Sunday, August 4, 2013

Love Thy Neighboring (Music) Rights

(By Bruce Lampcov, Billboard, 20 July 2013)

The U.S. music business and its artists are leaving millions of dollars on the table in neighboring rights.  That must change The music industry has faced many well-covered challenges during the two decades where the business has shrunk some 50%, so it’s surprising that many U.S. artists are either unaware or indifferent to a steady stream of revenue from global neighboring rights.  In 1961, the Rome Convention established an internationally acknowledged performer’s right to “equitable remuneration,” thus creating a new royalty stream for artists known today as neighboring rights. When a recording is broadcast, played in public or streamed, it generates income, or neighboring rights, for the artist, session musicians and the label. This differs from the song copyright that generates royalties for composers. For example, when the Beatles version of “Yesterday” is played on the radio, John Lennon, Paul McCartney and publisher Sony/ ATV receive publishing royalties.  However, neighboring rights royalties are also paid to Lennon, McCartney, George Harrison and Ringo Starr as the featured artists and EMI Records as the owner of the recording.
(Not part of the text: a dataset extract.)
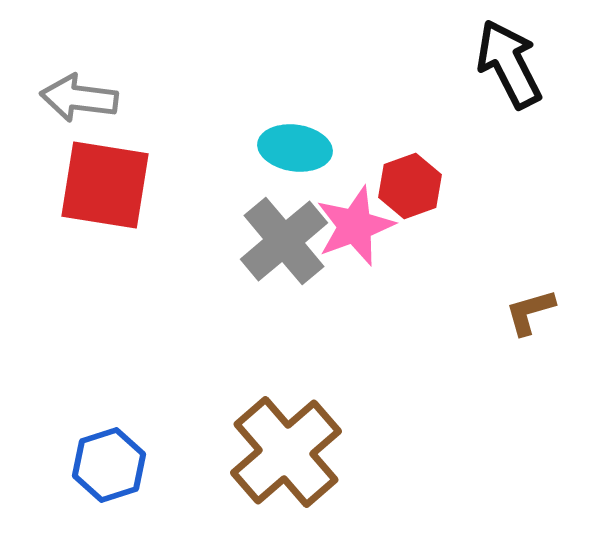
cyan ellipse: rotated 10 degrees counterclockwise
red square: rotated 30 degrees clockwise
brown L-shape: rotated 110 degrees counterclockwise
These royalties can be substantial, and are distributed by local rights societies in the territory of exploitation, such as PPL (United Kingdom), SENA  Netherlands), GVL (Germany) and ACTRA (Canada). These societies are separate from song copyright societies like ASCAP, BMI and their international affiliates. Session musicians are also eligible to collect neighboring rights royalties. For instance, Eric Clapton collects such royalties, along with the Beatles, for “While My Guitar Gently Weeps” for his contribution as the lead guitarist. Harrison collects the music copyright royalties as the composer.  Fintage House estimates that there is potential neighboring rights income of some hundreds of millions of dollars for U.S. artists.  The Rome Convention provided that artists, band members and session musicians would be paid a royalty when the songs they performed on were played on the radio, whether or not they were composer. Had the United States been a signatory of the Rome Convention, artists like Frank Sinatra, Ella Fitzgerald, Bing Crosby and Tony Bennett would have been able to collect a royalty when their recordings aired on the radio.

However, the United States didn’t sign the treaty as it was against granting (unwaivable) rights to individual performers with respect to their artistic contributions at the time, thus excluding its citizens from the benefits of this substantial royalty stream when their records aired on European and Canadian radio stations. It’s estimated that about half of the income available is still uncollected by U.S. artists.  Fast-forward to the ’90s. When the societies that were set up to license these rights to radio stations and collect the fees began paying  performers directly, it became apparent that in some cases U.S. performers could qualify for neighboring rights income for performances outside the country.  In addition, in 2000, the United States established a performance right similar to neighboring rights, but only for digital transmissions like satellite broadcasters (SiriusXM) and webcasters (Pandora). 

Unfortunately, each territory had its own set of rules that made the process seem incomprehensible to most artists. In fact, most U.S. artists and their representatives weren’t aware until recently of this royalty stream’s earning potential.  Worldwide radio hits could generate many hundreds of thousands of dollars if the qualification criteria is met, and catalog artists could have significant payments that have accumulated through the years.  With the help of neighboring rights agencies, as well as informed managers and lawyers, many U.S. artists are now benefiting from this income source.  There are many aspects that artists should consider in order to secure maximum income for their royalties, but below are the most important ones:

1 Performances should be recorded in a “qualifying country.” Most countries outside of the United States qualify, including Canada and Mexico.

2 Own your masters. Masters owners can collect in many cases, even if the owner is a U.S. company.

3 Sign to a foreign label. Some territories will pay U.S. performers if the label is based in a qualifying country.

4 Some territories now pay U.S. artists. Countries like Spain, Brazil, Russia and Hungary all pay such artists regardless of the country of recording.